[Collected data]
^^^^^^^^^^^^^^^^
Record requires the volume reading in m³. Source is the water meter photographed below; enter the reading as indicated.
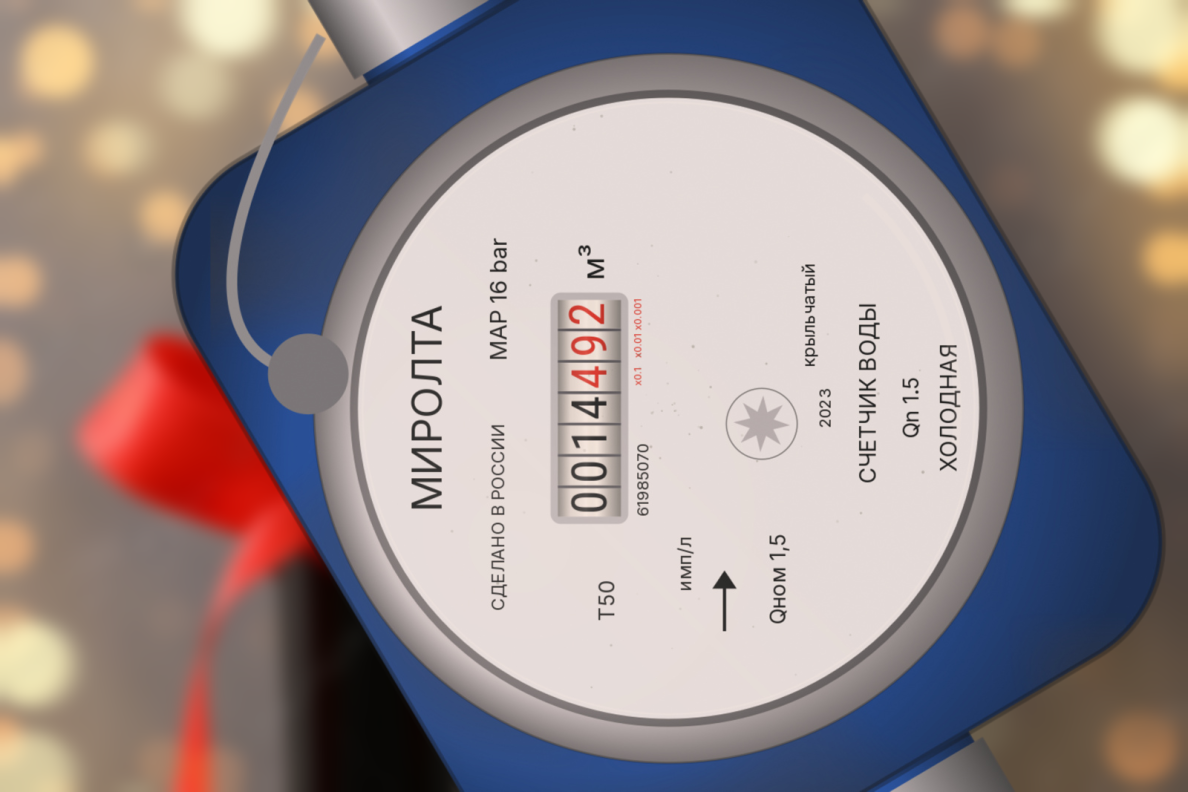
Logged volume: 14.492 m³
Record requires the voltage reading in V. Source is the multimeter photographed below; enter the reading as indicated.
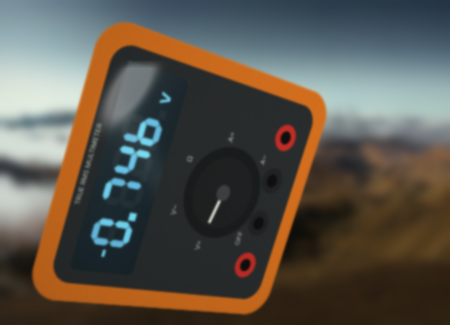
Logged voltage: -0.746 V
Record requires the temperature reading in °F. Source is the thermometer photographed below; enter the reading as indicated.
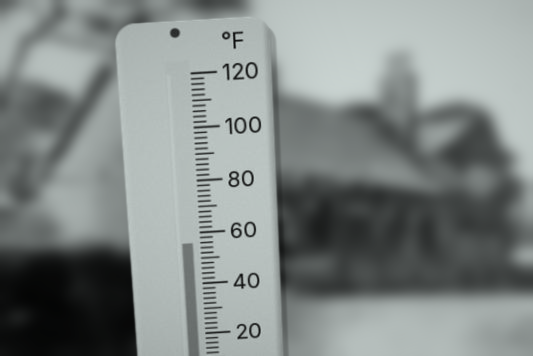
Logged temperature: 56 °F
^^^^^^^^^^^^^^^^
▶ [Exercise goal]
Copy all of the material above word for word, but leave out the pictures.

▶ [Problem solution]
Record requires the volume reading in m³. Source is the water meter photographed below; enter the reading as indicated.
Logged volume: 14.492 m³
Record requires the voltage reading in V. Source is the multimeter photographed below; enter the reading as indicated.
Logged voltage: -0.746 V
Record requires the temperature reading in °F. Source is the thermometer photographed below; enter the reading as indicated.
Logged temperature: 56 °F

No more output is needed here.